During the early Sixties, already an avid painter for several years in Eastern Manitoba, my good friend and fellow artist, Robert Kost, told me about an experience that had taken place at his home and studio. He had a call from a lady in Brandon, about 300 miles away, saying that they had heard that there was an artist in that area and would he mind if they came to him and his work. As it turned out, four ladies arrived a few days later, sketch books and cameras in hand, and talked for several hours with him while he showed them what he was doing. A happy event for all!
During those days artists were so few and far between that a 300 mile drive to see one was not considered strange. Artists were usually trained in college art schools and mostly worked for firms that employed Commercial artists. GRIP in Toronto was such a firm and became central to the forming of The Group of Seven. http://en.wikipedia.org/wiki/Group_of_Seven_(artists)Self-taught artists were a rarity and usually not very good at what they did because Instructional art books were hard to get.
In today's world, I could easily find two or three hundred instructional art books , not to mention almost as many videos and television series showing you exactly"how to do it". Coupled with this plethora of "art stuff" is a new age of retired folks who are often well-pensioned with plenty of leisure time on their hands. Not surprisingly, the number of artists has mushroomed. The quality of the art is sometimes questionable, but they are having fun and some of them are pretty darn good!

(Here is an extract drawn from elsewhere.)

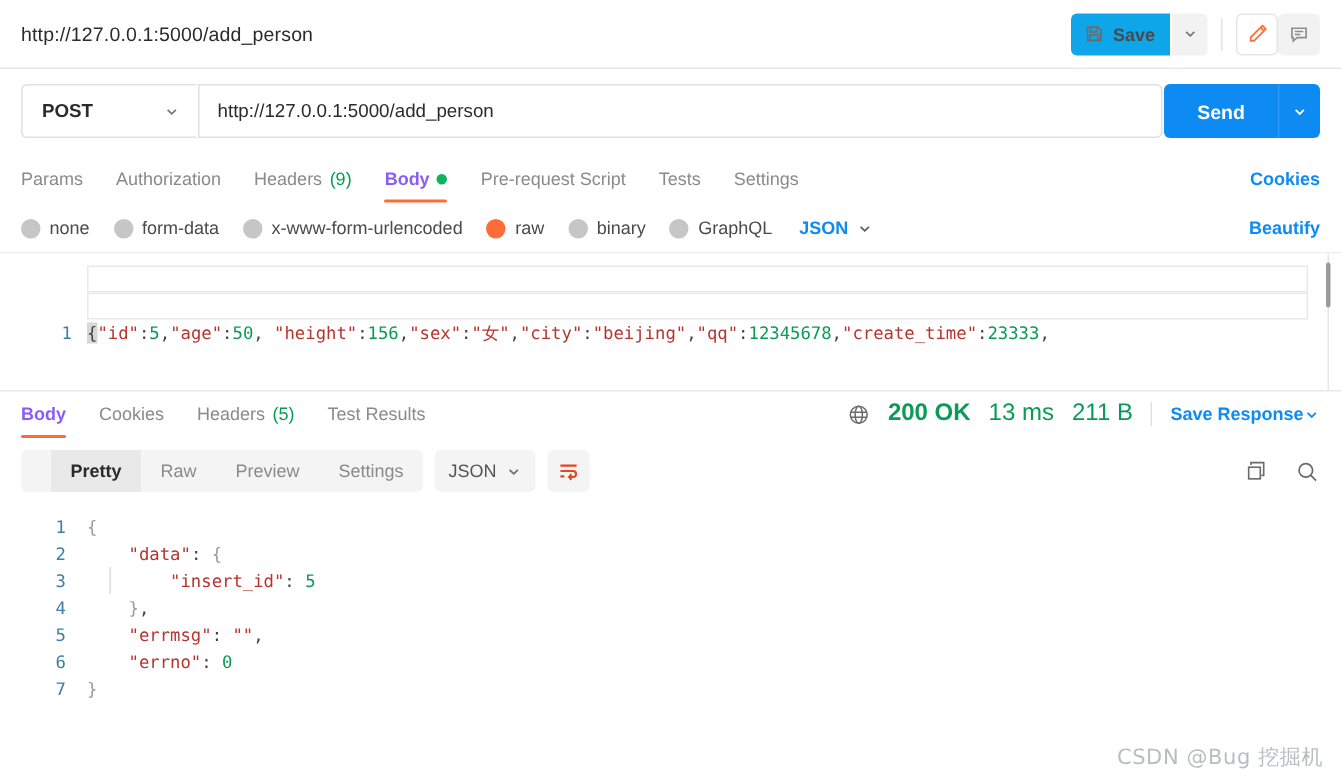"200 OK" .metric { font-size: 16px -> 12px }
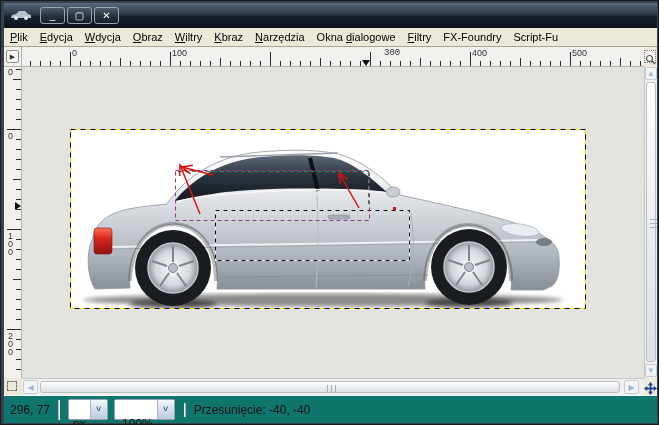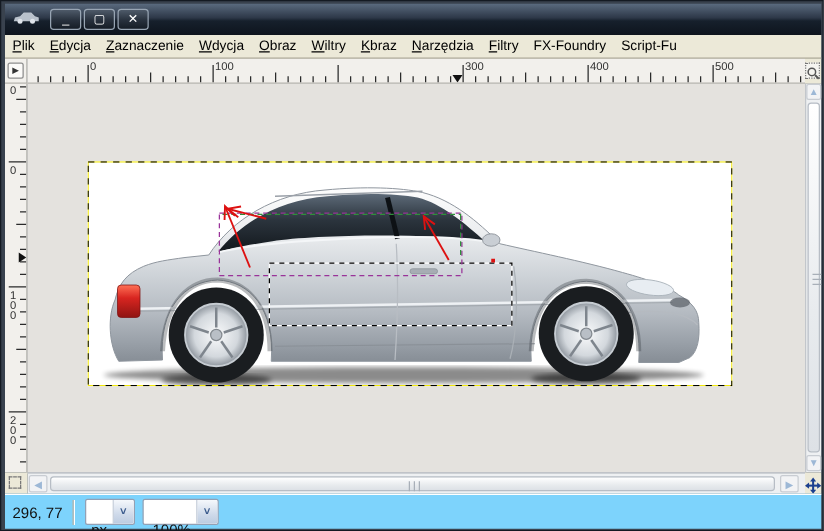"Zaznaczenie" span.menu-item { html: <span><span>Z</span><span>aznaczenie</span></span> -> none }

"So what's he getting at?" is likely your question. The vast numbers of artists today mean several things to artists like myself who have been practicing their craft for half a century. First of all, I've taught a lot of them and claim responsibility for something that some older artists believe is a problem in competition. Secondly, Art is not a competitive game because as the numbers of artists grow, so does the population. Thirdly, because there are many more people involved in art, the interest in it increases. You would be surprised how many folks can identify the old masters and are very discriminating as to the quality of paintings in galleries. This surge in growth of artists, professional or amateur, has led to a new Rennaissance. In 1960 some folks drove 300 miles to see an artist at work. Today they wouldn't cross the street for that experience and if they did, the art had better be good.It's an exciting challenge to be part of it!